Image for article titled The Race to Zero Emissions: bike boom, electric airplanes, and disappointed shareholders
Image: REUTERS/Willy Kurniawan

🔼 Increases emissions

1️⃣ Global investment in energy is expected to drop by a record $400 billion in 2020, which the International Energy Agency says will slow the transition to clean energy. 

2️⃣ Coal is one of Australia’s biggest exports.

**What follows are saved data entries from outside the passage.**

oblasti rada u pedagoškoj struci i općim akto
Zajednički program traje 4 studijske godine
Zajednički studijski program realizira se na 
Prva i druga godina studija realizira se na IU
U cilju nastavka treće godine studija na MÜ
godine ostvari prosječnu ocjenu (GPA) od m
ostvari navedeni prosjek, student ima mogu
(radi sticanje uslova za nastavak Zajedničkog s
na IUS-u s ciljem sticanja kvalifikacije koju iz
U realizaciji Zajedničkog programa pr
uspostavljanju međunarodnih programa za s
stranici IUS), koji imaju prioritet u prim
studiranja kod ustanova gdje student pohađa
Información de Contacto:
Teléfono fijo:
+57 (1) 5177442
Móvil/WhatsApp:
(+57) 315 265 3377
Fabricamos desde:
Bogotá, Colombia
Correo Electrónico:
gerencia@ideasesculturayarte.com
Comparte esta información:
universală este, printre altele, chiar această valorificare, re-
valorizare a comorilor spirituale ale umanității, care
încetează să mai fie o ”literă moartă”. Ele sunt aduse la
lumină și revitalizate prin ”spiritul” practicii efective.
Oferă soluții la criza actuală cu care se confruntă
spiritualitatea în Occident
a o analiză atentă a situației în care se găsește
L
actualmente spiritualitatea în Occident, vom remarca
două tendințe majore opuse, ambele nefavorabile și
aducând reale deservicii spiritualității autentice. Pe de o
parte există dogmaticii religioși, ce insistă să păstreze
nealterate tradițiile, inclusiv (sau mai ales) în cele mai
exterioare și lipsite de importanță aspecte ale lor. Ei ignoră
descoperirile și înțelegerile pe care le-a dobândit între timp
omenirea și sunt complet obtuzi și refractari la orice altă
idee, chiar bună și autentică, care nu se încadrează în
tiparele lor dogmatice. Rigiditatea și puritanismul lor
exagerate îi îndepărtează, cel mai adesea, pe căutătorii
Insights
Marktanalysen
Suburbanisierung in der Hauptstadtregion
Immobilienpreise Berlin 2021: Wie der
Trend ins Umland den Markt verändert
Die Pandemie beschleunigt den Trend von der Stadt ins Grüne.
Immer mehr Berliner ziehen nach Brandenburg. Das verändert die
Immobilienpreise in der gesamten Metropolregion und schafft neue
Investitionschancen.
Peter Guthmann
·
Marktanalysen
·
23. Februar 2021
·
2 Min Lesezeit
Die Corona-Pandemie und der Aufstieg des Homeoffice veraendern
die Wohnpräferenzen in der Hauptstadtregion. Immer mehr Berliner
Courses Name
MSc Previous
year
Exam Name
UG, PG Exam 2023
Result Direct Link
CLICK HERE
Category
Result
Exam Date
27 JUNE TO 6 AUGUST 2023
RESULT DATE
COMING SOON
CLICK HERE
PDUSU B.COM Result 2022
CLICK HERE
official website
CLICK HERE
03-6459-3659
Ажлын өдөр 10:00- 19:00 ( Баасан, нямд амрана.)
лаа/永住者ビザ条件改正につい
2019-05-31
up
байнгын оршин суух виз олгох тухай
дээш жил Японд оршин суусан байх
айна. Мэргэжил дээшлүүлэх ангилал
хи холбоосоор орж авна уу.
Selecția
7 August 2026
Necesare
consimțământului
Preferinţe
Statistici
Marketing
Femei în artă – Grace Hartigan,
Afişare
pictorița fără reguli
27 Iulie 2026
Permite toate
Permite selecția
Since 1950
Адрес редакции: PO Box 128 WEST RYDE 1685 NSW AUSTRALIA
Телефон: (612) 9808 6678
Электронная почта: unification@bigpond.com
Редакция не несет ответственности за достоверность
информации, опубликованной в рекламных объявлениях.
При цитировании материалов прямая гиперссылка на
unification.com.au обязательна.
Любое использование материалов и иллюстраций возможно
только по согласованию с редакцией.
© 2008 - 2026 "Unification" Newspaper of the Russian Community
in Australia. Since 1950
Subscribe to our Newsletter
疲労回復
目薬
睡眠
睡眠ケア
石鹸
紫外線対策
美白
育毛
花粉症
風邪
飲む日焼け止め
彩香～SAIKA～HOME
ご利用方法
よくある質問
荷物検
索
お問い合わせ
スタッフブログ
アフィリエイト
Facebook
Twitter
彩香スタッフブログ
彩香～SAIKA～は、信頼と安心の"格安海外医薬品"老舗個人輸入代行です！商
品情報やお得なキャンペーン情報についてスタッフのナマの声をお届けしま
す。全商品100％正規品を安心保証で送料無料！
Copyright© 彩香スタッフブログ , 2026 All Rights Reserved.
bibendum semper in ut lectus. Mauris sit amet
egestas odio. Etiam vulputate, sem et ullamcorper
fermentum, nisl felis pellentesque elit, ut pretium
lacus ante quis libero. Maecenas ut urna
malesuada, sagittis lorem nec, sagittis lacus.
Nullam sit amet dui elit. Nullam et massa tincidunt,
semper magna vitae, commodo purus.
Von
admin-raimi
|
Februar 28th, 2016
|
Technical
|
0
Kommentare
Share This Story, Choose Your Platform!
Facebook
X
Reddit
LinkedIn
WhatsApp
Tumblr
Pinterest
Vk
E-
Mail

But as the global market winds down, the country is rapidly shifting to export another fossil fuel: natural gas. 

3️⃣ After a decade of delays, a German power company is switching on what is likely to be the country’s last new coal-fired power plant. 

4️⃣ In a round of shareholder meetings last week, oil majors including Total and Exxon rejected motions aimed at improving the companies’ climate credentials. At Chevron, though, a climate lobbying disclosure proposal passed. 

5️⃣ Qatar signed a deal to spend nearly $20 billion to construct ships to export natural gas. The country aims to build the world’s largest fleet of LNG carriers, with more than 100 ships. 


Stats to remember

As of May 31, the concentration of carbon dioxide in the atmosphere was 416.94 ppm. A year ago, the level was 414.38 ppm.